Friday, August 12, 2011

Repenting for Our Fathers' Sins - Part 2/6

There is also an example of repenting of the sins of our fathers to be found in the final chapter of Lamentations. There, Jeremiah offers a prayer to God in which he expresses contrition for the sins of the fathers. In this case, it is explicit that the fathers have died.

Lamentations 5:1-22 (the whole chapter)
Remember, O LORD, what is come upon us: consider, and behold our reproach.
  • Our inheritance is turned to strangers, our houses to aliens.

  • We are orphans and fatherless, our mothers are as widows.

  • We have drunken our water for money; our wood is sold unto us.

  • Our necks are under persecution: we labour, and have no rest.

  • We have given the hand to the Egyptians, and to the Assyrians, to be satisfied with bread.

  • Our fathers have sinned, and are not; and we have borne their iniquities.

  • Servants have ruled over us: there is none that doth deliver us out of their hand.
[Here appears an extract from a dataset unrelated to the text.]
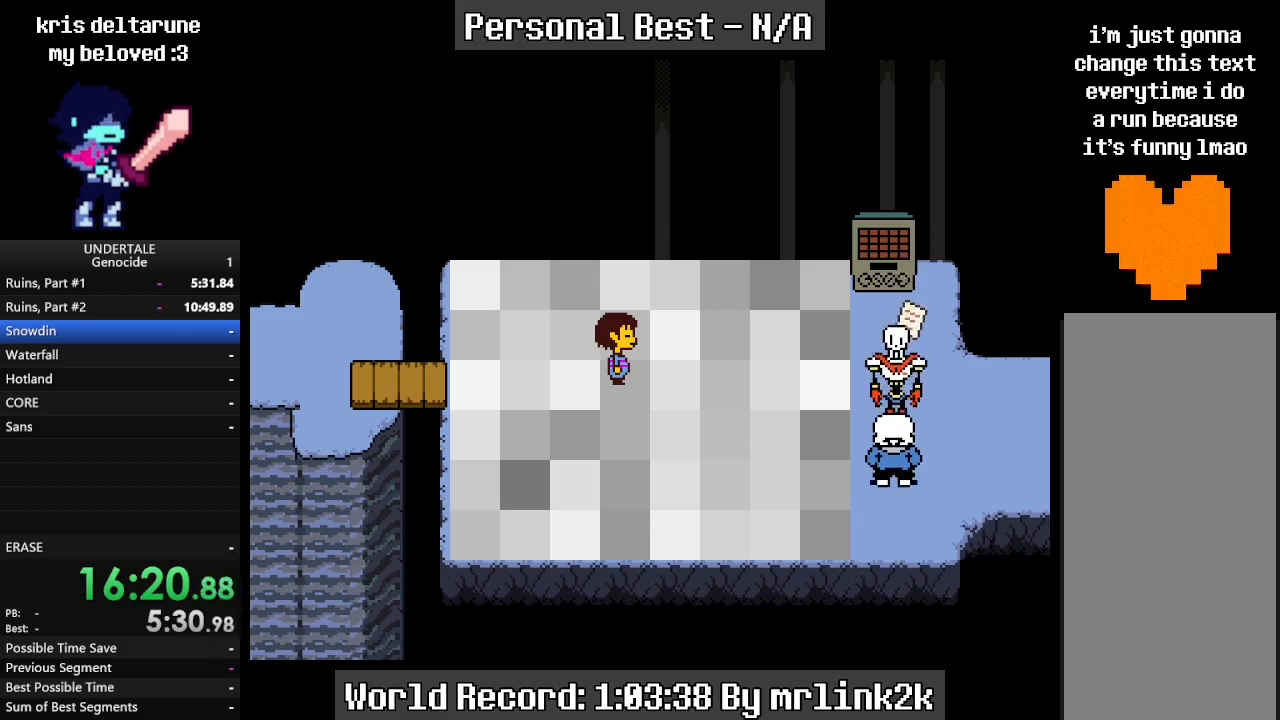
{"keys": ["right"], "events": [[67, "shift_r", "up"], [233, "return", "down"], [467, "return", "up"]]}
  • We gat our bread with the peril of our lives because of the sword of the wilderness.

  • Our skin was black like an oven because of the terrible famine.

  • They ravished the women in Zion, and the maids in the cities of Judah.

  • Princes are hanged up by their hand: the faces of elders were not honoured.

  • They took the young men to grind, and the children fell under the wood.

  • The elders have ceased from the gate, the young men from their musick.

  • The joy of our heart is ceased; our dance is turned into mourning.

  • The crown is fallen from our head:
Woe unto us, that we have sinned!

For this our heart is faint; for these things our eyes are dim. Because of the mountain of Zion, which is desolate, the foxes walk upon it. Thou, O LORD, remainest for ever; thy throne from generation to generation. Wherefore dost thou forget us for ever, and forsake us so long time? Turn thou us unto thee, O LORD, and we shall be turned; renew our days as of old. But thou hast utterly rejected us; thou art very wroth against us.
Notice that here Jeremiah indicates as well that the children have borne the iniquities of the fathers. There is no conflict between this bearing of the sins of the fathers and either Deuteronomy 24:16 (that is a civil law - a limitation on human justice) or Ezekiel 18 (that provides relief from punishment for the fathers' sins for those who repent). Nevertheless, until we repent and do not follow the sinful deeds of our fathers, we need to repent from them, as illustrated in these examples.